The persistence of these types of debates point to a communal desire for grouping and definition among communities of scholars and to an unacknowledged metaphysics. Discussions of “modernity” (what it is and what it is not) allow historians and philosophers to not only define their craft but to define their craft against the objections of others. Such discussions also allow for the working out of “disciplinarily,” helping to define not only how historians write for themselves and for their peers but also how they engage with the work of others. The specificity, use, conflict over terms, and what those terms intend to signify, may tell us not only a great deal about the philosophic background of a profession but may also provide an idea of what questions and concepts a specific profession or discipline deems most crucial for it to address. Intellectual historians will define the enlightenment (or attempt to do so) in a manner which allows them as a group to write about this period in a certain manner and to address a specific set of questions. Philosophers of science or sociologists of science will define the problem differently in an effort to narrate a specific understanding of the enlightenment that is distinct from but mimetic of the construction of historians.

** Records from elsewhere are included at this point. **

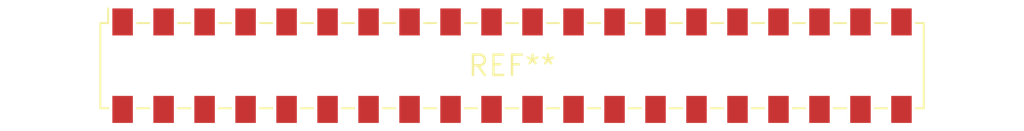
<source format=kicad_pcb>
(kicad_pcb (version 20240108) (generator pcbnew)

  (general
    (thickness 1.6)
  )

  (paper "A4")
  (layers
    (0 "F.Cu" signal)
    (31 "B.Cu" signal)
    (32 "B.Adhes" user "B.Adhesive")
    (33 "F.Adhes" user "F.Adhesive")
    (34 "B.Paste" user)
    (35 "F.Paste" user)
    (36 "B.SilkS" user "B.Silkscreen")
    (37 "F.SilkS" user "F.Silkscreen")
    (38 "B.Mask" user)
    (39 "F.Mask" user)
    (40 "Dwgs.User" user "User.Drawings")
    (41 "Cmts.User" user "User.Comments")
    (42 "Eco1.User" user "User.Eco1")
    (43 "Eco2.User" user "User.Eco2")
    (44 "Edge.Cuts" user)
    (45 "Margin" user)
    (46 "B.CrtYd" user "B.Courtyard")
    (47 "F.CrtYd" user "F.Courtyard")
    (48 "B.Fab" user)
    (49 "F.Fab" user)
    (50 "User.1" user)
    (51 "User.2" user)
    (52 "User.3" user)
    (53 "User.4" user)
    (54 "User.5" user)
    (55 "User.6" user)
    (56 "User.7" user)
    (57 "User.8" user)
    (58 "User.9" user)
  )

  (setup
    (pad_to_mask_clearance 0)
    (pcbplotparams
      (layerselection 0x00010fc_ffffffff)
      (plot_on_all_layers_selection 0x0000000_00000000)
      (disableapertmacros false)
      (usegerberextensions false)
      (usegerberattributes false)
      (usegerberadvancedattributes false)
      (creategerberjobfile false)
      (dashed_line_dash_ratio 12.000000)
      (dashed_line_gap_ratio 3.000000)
      (svgprecision 4)
      (plotframeref false)
      (viasonmask false)
      (mode 1)
      (useauxorigin false)
      (hpglpennumber 1)
      (hpglpenspeed 20)
      (hpglpendiameter 15.000000)
      (dxfpolygonmode false)
      (dxfimperialunits false)
      (dxfusepcbnewfont false)
      (psnegative false)
      (psa4output false)
      (plotreference false)
      (plotvalue false)
      (plotinvisibletext false)
      (sketchpadsonfab false)
      (subtractmaskfromsilk false)
      (outputformat 1)
      (mirror false)
      (drillshape 1)
      (scaleselection 1)
      (outputdirectory "")
    )
  )

  (net 0 "")

  (footprint "Samtec_HLE-120-02-xxx-DV-BE-LC_2x20_P2.54mm_Horizontal" (layer "F.Cu") (at 0 0))

)

</source>
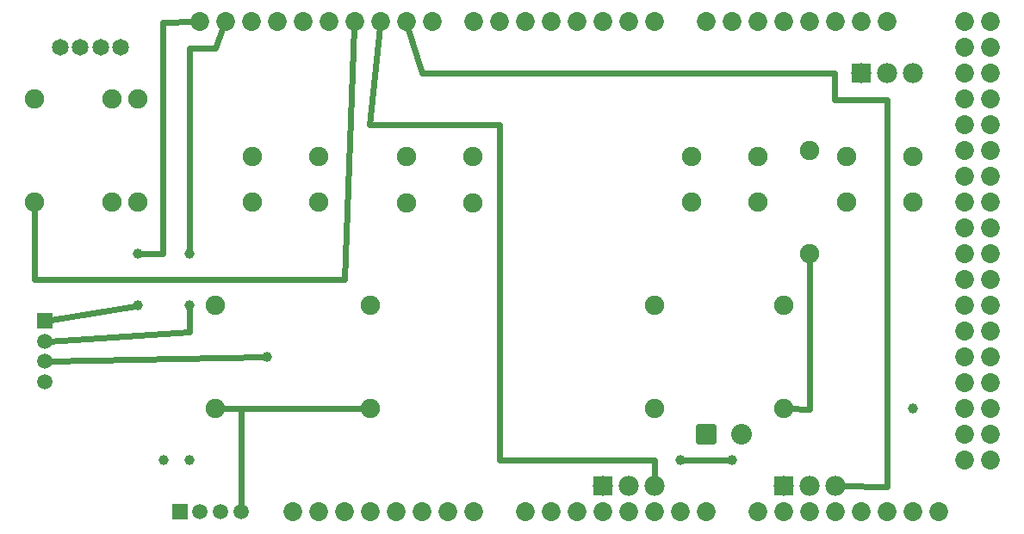
<source format=gbl>
G04 MADE WITH FRITZING*
G04 WWW.FRITZING.ORG*
G04 DOUBLE SIDED*
G04 HOLES PLATED*
G04 CONTOUR ON CENTER OF CONTOUR VECTOR*
%ASAXBY*%
%FSLAX23Y23*%
%MOIN*%
%OFA0B0*%
%SFA1.0B1.0*%
%ADD10C,0.072917*%
%ADD11C,0.075000*%
%ADD12C,0.078000*%
%ADD13C,0.039370*%
%ADD14C,0.080000*%
%ADD15C,0.059200*%
%ADD16C,0.065000*%
%ADD17R,0.078000X0.078000*%
%ADD18R,0.059200X0.059200*%
%ADD19C,0.024000*%
%ADD20C,0.020000*%
%LNCOPPER0*%
G90*
G70*
G54D10*
X3017Y105D03*
X1417Y105D03*
X3117Y105D03*
X3217Y105D03*
X3317Y105D03*
X3417Y105D03*
X3717Y1505D03*
X3517Y105D03*
X3617Y105D03*
X1457Y2005D03*
X2017Y105D03*
X2117Y105D03*
X2217Y105D03*
X2317Y105D03*
X3717Y705D03*
X2417Y105D03*
X2517Y105D03*
X2617Y105D03*
X2717Y105D03*
X2217Y2005D03*
X3717Y1905D03*
X3717Y1105D03*
X3717Y305D03*
X1057Y2005D03*
X1817Y105D03*
X1817Y2005D03*
X3717Y1705D03*
X3717Y1305D03*
X3717Y905D03*
X3417Y2005D03*
X3717Y505D03*
X3317Y2005D03*
X3217Y2005D03*
X3117Y2005D03*
X3017Y2005D03*
X2917Y2005D03*
X2817Y2005D03*
X2717Y2005D03*
X857Y2005D03*
X1257Y2005D03*
X1657Y2005D03*
X1217Y105D03*
X1617Y105D03*
X2417Y2005D03*
X2017Y2005D03*
X3717Y2005D03*
X3717Y1805D03*
X3717Y1605D03*
X3717Y1405D03*
X3717Y1205D03*
X3717Y1005D03*
X3717Y805D03*
X3717Y605D03*
X3717Y405D03*
X757Y2005D03*
X957Y2005D03*
X1157Y2005D03*
X1357Y2005D03*
X1557Y2005D03*
X1117Y105D03*
X1317Y105D03*
X1517Y105D03*
X1717Y105D03*
X2517Y2005D03*
X2317Y2005D03*
X2117Y2005D03*
X1917Y2005D03*
X3817Y2005D03*
X3817Y1905D03*
X3817Y1805D03*
X3817Y1705D03*
X3817Y1605D03*
X3817Y1505D03*
X3817Y1405D03*
X3817Y1305D03*
X3817Y1205D03*
X3817Y1105D03*
X3817Y1005D03*
X3817Y905D03*
X3817Y805D03*
X3817Y705D03*
X3817Y605D03*
X3817Y505D03*
X3817Y405D03*
X3817Y305D03*
X2917Y105D03*
G54D11*
X117Y1305D03*
X117Y1705D03*
X417Y1305D03*
X417Y1705D03*
X517Y1305D03*
X517Y1705D03*
X817Y505D03*
X817Y905D03*
G54D12*
X3317Y1805D03*
X3417Y1805D03*
X3517Y1805D03*
G54D11*
X3117Y1105D03*
X3117Y1505D03*
X1816Y1304D03*
X1560Y1304D03*
X1816Y1481D03*
X1560Y1481D03*
G54D13*
X3517Y505D03*
G54D14*
X2717Y405D03*
X2855Y405D03*
G54D12*
X2317Y205D03*
X2417Y205D03*
X2517Y205D03*
X3017Y205D03*
X3117Y205D03*
X3217Y205D03*
G54D13*
X2617Y305D03*
X2817Y305D03*
G54D15*
X157Y845D03*
X157Y609D03*
X157Y688D03*
X157Y766D03*
G54D13*
X1017Y705D03*
X517Y1105D03*
X517Y905D03*
X717Y1105D03*
X717Y905D03*
X617Y305D03*
X717Y305D03*
G54D11*
X1217Y1305D03*
X961Y1305D03*
X1217Y1482D03*
X961Y1482D03*
X2917Y1305D03*
X2661Y1305D03*
X2917Y1482D03*
X2661Y1482D03*
X3517Y1305D03*
X3261Y1305D03*
X3517Y1482D03*
X3261Y1482D03*
X2517Y505D03*
X2517Y905D03*
X3017Y505D03*
X3017Y905D03*
X1417Y505D03*
X1417Y905D03*
G54D16*
X217Y1905D03*
X296Y1905D03*
X374Y1905D03*
X453Y1905D03*
G54D15*
X681Y105D03*
X917Y105D03*
X838Y105D03*
X759Y105D03*
G54D17*
X3317Y1805D03*
X2317Y205D03*
X3017Y205D03*
G54D18*
X157Y845D03*
X681Y105D03*
G54D19*
X1317Y1006D02*
X1356Y1986D01*
D02*
X118Y1006D02*
X1317Y1006D01*
D02*
X117Y1287D02*
X118Y1006D01*
D02*
X3118Y504D02*
X3117Y1087D01*
D02*
X3034Y505D02*
X3118Y504D01*
D02*
X917Y505D02*
X1399Y505D01*
D02*
X834Y505D02*
X917Y505D01*
D02*
X2809Y305D02*
X2625Y305D01*
D02*
X1009Y705D02*
X173Y688D01*
D02*
X616Y2004D02*
X738Y2005D01*
D02*
X525Y1105D02*
X616Y1106D01*
D02*
X616Y1106D02*
X616Y2004D01*
D02*
X818Y1904D02*
X850Y1987D01*
D02*
X717Y1113D02*
X718Y1904D01*
D02*
X718Y1904D02*
X818Y1904D01*
D02*
X181Y849D02*
X509Y904D01*
D02*
X718Y804D02*
X173Y767D01*
D02*
X717Y897D02*
X718Y804D01*
D02*
X1917Y306D02*
X2418Y306D01*
D02*
X2418Y306D02*
X2517Y306D01*
D02*
X1416Y1605D02*
X1917Y1605D01*
D02*
X1455Y1986D02*
X1416Y1605D01*
D02*
X1917Y1605D02*
X1917Y306D01*
D02*
X2517Y306D02*
X2517Y224D01*
D02*
X3417Y204D02*
X3417Y1704D01*
D02*
X3216Y1806D02*
X1617Y1806D01*
D02*
X3417Y1704D02*
X3216Y1704D01*
D02*
X3236Y205D02*
X3417Y204D01*
D02*
X1617Y1806D02*
X1562Y1987D01*
D02*
X3216Y1704D02*
X3216Y1806D01*
D02*
X917Y505D02*
X917Y121D01*
G54D20*
X2687Y435D02*
X2747Y435D01*
X2747Y375D01*
X2687Y375D01*
X2687Y435D01*
D02*
G04 End of Copper0*
M02*
</source>
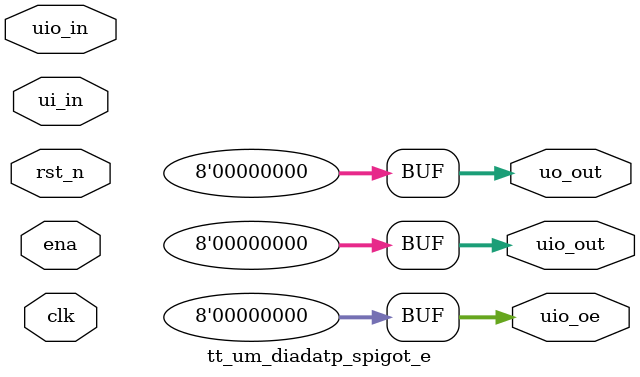
<source format=v>
`default_nettype none

module tt_um_diadatp_spigot_e (
    input  wire [7:0] ui_in,    // Dedicated inputs
    output wire [7:0] uo_out,   // Dedicated outputs
    input  wire [7:0] uio_in,   // IOs: Input path
    output wire [7:0] uio_out,  // IOs: Output path
    output wire [7:0] uio_oe,   // IOs: Enable path (active high: 0=input, 1=output)
    input  wire       ena,      // will go high when the design is enabled
    input  wire       clk,      // clock
    input  wire       rst_n     // reset_n - low to reset
);

  assign uo_out  = 0;
  assign uio_oe  = 0;
  assign uio_out = 0;

endmodule

</source>
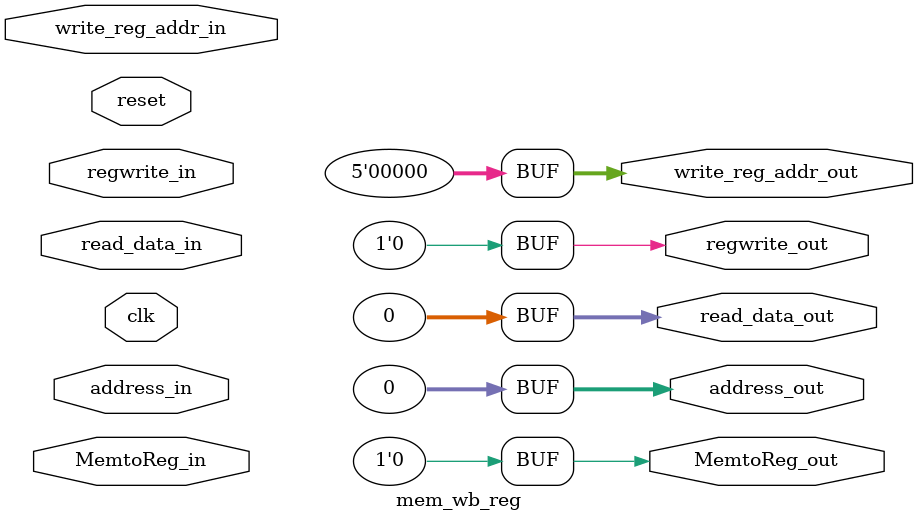
<source format=v>
module mem_wb_reg (clk, reset, regwrite_in, MemtoReg_in, read_data_in, address_in, write_reg_addr_in, read_data_out, address_out, 
			regwrite_out, MemtoReg_out, write_reg_addr_out);


input clk, reset, regwrite_in, MemtoReg_in;
input [31:0] read_data_in, address_in;
input [4:0] write_reg_addr_in;
output reg regwrite_out, MemtoReg_out;
output reg [31:0] read_data_out, address_out;
output reg [4:0] write_reg_addr_out;

always @ (reset) begin
	regwrite_out <= 0;		//wb
	MemtoReg_out <= 0;		//wb
	read_data_out <= 0;
	address_out <= 0;
	write_reg_addr_out <= 0;
end

always @ (posedge clk) begin
	regwrite_out <= regwrite_in;		//wb
	MemtoReg_out <= MemtoReg_in;		//wb
	read_data_out <= read_data_in;
	address_out <= address_in;
	write_reg_addr_out <= write_reg_addr_in;
end

endmodule

</source>
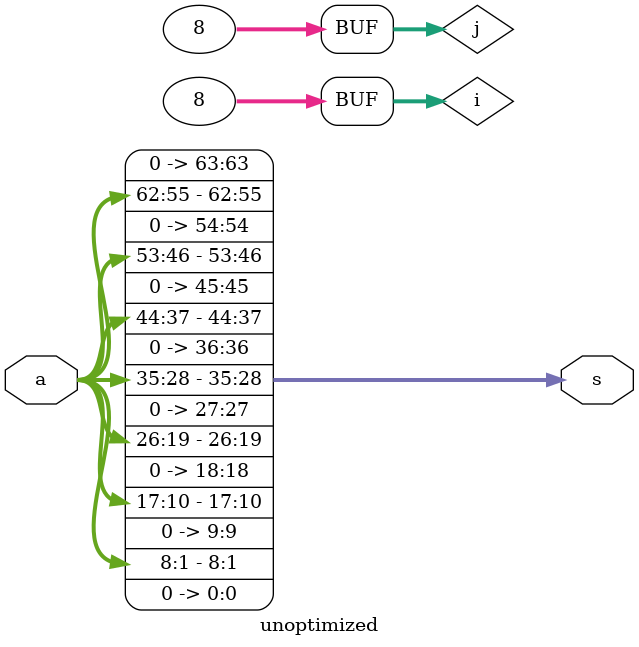
<source format=v>
module unoptimized
#(  parameter    W = 8,
    parameter    H = 8)
(
    input [W*H-1:0] a,
    output reg [W*H-1:0] s
);

integer i, j;
always @ (a) begin
    for (i = 0; i < W; i = i + 1) begin
        for (j = 0; j < H; j = j + 1) begin
             s[i*H+j] = a[i*H+j];
         end
    end

    for (i = 0; i < W; i = i + 1) begin
             s[i*H+i] = 0;
    end
end
endmodule

</source>
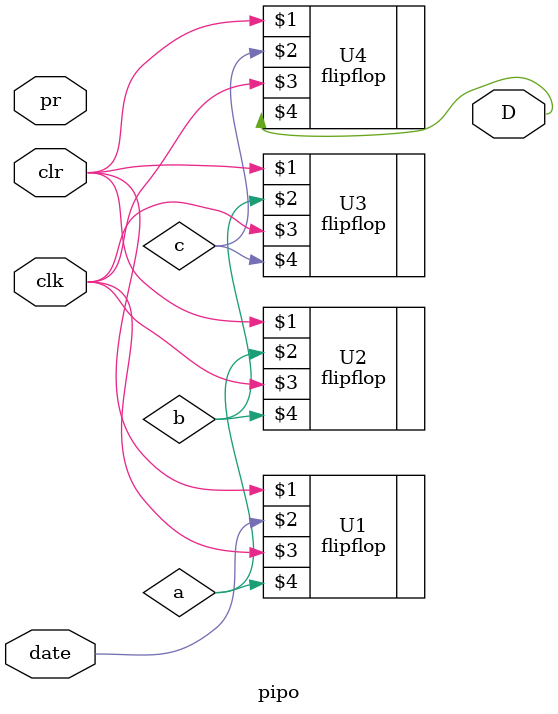
<source format=v>
module pipo
(
	date,
	clk,
	clr,
	pr,
	D
);
	input clr, pr, date, clk;
	output D;
	
	wire a,b,c;
	
	flipflop U1(clr, date,	clk,	a);
	flipflop U2(clr, a,	clk,	b);
	flipflop U3(clr, b,	clk,	c);
	flipflop U4(clr, c,	clk,	D);
	
endmodule

</source>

The longevity of the debate over what exactly the “enlightenment” was or is and what exactly “modernity” consisted of or consists in also reveals a deeply problematic consequence of narrative explanation and the ways in which communities of professionals address specific questions of past causality. To view the rise of Hitler or the advent of the industrial killing which defined the Holocaust as a consequence of the failure of the enlightenment and the advent of modernity, indeed, as Baumann argues, as a constituent feature of modernity, is not only a thesis or a narrative ordering of events in order to show cause, but emerges, particularly in its general formulations, as a form of theodicy. The attempt to address the question of “What is the Enlightenment?” is not only an attempt at historical periodization but also, particularly in the context as a system of claims and explanations about the twentieth century, a metaphysical explanation for why there is evil in the world. It is metaphysical in the sense that it presumes a reality in which ideas function in a specific manner in relation to human will and activity and in which the interaction between ideas and the process of decision is static enough so that it may be reconstructed generations later. It is a theodicy in the further sense that the transcendent principle emerges not as a deity but as the failure of a system of ideas and its attendant social program, which place individuals in a series of situations that affect their responsibility and that help explain their actions.